Excerpted passage START
Such was the hatred enjoined upon ancient Israel, and thus was it to be applied. Now, it is to these edicts, that the law of Christ is placed in opposition: “But I say unto you, Love your enemies." True, this law is applicable to private life; but it was principally intended to discountenance national enmities, and prevent the practice of war. The Israelites were commanded to combat and destroy the nations who were enemies alike to themselves and to God. Christians are introduced to a purer, more lovely system; their law commands them to be the friends of all mankind. If sent forth among idolatrous nations, it is as the ministers of their restoration, not as the instruments of their punishment; and, as they may not contend with the sword against God's enemies, much less may they wield it for any purpose of their own.

Armed with submission, forbearance and longsuffering, they must secede from the warfare of a wrathful and corrupt world, and, whatever the aggravations to which they are exposed, must evince themselves to be the meek, harmless, benevolent followers of the Prince OF PEACE.
Excerpted passage END
Copy the stretch of the passage on loving one's enemies from "Such was the" through "of their own.", swapping in "peoples" wherever "nations" appears.
Dataset entries START
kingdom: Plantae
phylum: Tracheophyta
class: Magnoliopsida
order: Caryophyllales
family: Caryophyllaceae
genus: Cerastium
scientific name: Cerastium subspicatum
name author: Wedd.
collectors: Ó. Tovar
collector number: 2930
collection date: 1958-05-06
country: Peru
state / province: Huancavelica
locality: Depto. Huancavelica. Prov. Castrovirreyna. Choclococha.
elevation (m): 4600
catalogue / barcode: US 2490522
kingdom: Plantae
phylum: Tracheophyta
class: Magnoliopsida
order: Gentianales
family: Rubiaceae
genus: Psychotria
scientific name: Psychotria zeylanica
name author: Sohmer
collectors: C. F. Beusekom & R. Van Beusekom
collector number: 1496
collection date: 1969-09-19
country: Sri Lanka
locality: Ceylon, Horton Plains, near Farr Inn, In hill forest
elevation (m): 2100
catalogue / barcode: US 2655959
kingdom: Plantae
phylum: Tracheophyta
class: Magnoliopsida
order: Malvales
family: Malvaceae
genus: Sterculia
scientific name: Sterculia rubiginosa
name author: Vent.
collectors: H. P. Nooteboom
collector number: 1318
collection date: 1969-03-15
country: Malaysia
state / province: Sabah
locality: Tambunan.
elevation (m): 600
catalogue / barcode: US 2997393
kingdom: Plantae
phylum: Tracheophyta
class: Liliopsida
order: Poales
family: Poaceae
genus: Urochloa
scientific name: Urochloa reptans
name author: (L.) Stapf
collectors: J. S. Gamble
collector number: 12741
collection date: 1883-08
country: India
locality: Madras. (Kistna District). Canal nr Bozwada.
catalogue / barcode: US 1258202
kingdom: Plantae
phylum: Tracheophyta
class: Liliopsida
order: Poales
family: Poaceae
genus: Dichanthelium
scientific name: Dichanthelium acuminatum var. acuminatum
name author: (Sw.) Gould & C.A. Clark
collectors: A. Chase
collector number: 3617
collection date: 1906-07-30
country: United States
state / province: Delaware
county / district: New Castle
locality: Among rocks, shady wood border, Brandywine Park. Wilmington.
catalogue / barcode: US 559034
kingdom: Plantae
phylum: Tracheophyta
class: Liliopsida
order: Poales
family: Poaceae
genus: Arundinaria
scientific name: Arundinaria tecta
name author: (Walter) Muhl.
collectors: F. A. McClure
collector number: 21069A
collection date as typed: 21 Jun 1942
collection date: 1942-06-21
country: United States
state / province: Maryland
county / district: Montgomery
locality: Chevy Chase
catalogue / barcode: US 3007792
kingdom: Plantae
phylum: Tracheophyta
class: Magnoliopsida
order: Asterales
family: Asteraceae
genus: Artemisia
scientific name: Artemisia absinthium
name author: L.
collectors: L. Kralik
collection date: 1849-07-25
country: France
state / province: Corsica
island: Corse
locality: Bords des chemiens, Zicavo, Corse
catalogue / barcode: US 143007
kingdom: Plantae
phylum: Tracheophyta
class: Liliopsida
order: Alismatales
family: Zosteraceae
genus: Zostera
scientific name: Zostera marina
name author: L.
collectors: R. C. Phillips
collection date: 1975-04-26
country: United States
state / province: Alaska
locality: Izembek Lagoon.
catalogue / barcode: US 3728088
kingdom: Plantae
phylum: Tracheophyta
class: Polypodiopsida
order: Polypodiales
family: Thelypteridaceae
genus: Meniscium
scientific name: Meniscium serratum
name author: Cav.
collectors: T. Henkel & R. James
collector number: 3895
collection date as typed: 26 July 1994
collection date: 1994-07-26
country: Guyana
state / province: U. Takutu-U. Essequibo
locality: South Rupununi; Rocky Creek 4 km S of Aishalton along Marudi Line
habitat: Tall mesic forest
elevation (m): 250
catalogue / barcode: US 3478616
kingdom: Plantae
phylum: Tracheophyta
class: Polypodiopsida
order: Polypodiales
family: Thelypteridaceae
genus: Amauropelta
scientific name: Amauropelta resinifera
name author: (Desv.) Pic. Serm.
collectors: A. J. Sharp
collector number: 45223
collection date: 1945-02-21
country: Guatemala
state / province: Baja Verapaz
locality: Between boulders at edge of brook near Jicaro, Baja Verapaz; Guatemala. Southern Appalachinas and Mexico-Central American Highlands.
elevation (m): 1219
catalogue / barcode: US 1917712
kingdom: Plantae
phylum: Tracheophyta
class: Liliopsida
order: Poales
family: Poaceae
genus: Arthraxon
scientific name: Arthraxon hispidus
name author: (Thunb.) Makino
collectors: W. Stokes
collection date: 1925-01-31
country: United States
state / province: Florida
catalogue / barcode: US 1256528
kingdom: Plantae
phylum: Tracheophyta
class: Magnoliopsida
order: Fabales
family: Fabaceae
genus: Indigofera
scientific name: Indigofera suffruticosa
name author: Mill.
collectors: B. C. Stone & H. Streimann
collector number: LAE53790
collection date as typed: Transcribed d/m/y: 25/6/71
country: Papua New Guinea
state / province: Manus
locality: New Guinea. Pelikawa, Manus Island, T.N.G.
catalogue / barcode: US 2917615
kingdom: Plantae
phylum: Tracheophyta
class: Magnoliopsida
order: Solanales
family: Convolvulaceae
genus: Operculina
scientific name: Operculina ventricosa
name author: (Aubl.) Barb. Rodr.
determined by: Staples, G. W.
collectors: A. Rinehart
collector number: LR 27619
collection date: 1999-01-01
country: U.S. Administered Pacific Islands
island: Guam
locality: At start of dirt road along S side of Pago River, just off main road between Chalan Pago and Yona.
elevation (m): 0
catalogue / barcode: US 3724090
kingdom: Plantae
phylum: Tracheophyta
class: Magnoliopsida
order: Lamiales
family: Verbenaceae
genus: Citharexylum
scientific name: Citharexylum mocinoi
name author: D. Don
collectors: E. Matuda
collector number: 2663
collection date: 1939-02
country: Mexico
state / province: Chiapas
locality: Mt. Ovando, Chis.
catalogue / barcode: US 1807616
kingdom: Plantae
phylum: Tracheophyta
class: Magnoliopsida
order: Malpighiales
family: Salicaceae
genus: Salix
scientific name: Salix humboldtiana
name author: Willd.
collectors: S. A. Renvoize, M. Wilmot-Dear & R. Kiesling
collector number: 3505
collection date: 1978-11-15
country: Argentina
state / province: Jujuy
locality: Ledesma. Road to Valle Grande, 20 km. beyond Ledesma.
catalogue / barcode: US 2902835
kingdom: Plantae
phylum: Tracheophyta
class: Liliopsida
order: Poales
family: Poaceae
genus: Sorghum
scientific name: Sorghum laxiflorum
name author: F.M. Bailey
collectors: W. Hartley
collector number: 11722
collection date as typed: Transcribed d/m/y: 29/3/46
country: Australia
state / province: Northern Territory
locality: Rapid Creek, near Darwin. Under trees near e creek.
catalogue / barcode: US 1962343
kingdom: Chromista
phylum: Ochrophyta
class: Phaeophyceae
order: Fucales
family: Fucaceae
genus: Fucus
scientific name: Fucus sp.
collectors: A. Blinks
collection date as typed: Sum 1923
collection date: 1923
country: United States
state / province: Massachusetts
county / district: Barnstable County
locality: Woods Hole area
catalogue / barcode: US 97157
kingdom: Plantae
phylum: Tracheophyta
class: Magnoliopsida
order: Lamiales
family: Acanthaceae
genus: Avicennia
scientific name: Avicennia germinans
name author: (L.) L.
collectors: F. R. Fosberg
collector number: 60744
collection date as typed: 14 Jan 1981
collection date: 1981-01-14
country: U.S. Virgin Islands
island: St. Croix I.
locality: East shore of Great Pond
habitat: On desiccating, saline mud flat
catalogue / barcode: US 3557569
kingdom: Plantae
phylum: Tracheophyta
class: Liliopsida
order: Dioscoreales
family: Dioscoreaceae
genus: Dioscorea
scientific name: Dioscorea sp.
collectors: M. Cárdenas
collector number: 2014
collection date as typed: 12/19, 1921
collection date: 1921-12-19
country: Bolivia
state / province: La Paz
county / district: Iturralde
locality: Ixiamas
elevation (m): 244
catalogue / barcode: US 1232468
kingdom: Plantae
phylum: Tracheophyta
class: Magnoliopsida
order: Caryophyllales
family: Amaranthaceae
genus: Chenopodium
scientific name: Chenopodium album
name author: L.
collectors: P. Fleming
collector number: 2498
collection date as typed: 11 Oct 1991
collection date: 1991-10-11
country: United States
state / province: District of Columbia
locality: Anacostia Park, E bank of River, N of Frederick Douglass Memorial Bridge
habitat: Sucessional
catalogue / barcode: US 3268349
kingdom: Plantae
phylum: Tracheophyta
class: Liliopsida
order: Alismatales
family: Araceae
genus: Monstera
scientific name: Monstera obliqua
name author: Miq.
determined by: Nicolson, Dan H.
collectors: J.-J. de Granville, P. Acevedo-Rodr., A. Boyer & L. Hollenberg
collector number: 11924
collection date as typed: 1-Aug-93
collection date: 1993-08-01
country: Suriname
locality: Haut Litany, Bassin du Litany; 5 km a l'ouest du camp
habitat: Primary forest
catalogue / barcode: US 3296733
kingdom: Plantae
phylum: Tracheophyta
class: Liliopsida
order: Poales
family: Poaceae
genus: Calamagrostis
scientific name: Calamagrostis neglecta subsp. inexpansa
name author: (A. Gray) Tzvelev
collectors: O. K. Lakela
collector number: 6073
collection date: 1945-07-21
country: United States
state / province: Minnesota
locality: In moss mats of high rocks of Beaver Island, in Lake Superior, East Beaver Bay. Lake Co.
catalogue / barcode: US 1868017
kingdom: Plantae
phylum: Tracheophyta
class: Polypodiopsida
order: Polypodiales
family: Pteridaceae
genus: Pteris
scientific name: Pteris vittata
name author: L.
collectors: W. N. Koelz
Dataset entries END
Written solution =
Such was the hatred enjoined upon ancient Israel, and thus was it to be applied. Now, it is to these edicts, that the law of Christ is placed in opposition: “But I say unto you, Love your enemies." True, this law is applicable to private life; but it was principally intended to discountenance national enmities, and prevent the practice of war. The Israelites were commanded to combat and destroy the peoples who were enemies alike to themselves and to God. Christians are introduced to a purer, more lovely system; their law commands them to be the friends of all mankind. If sent forth among idolatrous peoples, it is as the ministers of their restoration, not as the instruments of their punishment; and, as they may not contend with the sword against God's enemies, much less may they wield it for any purpose of their own.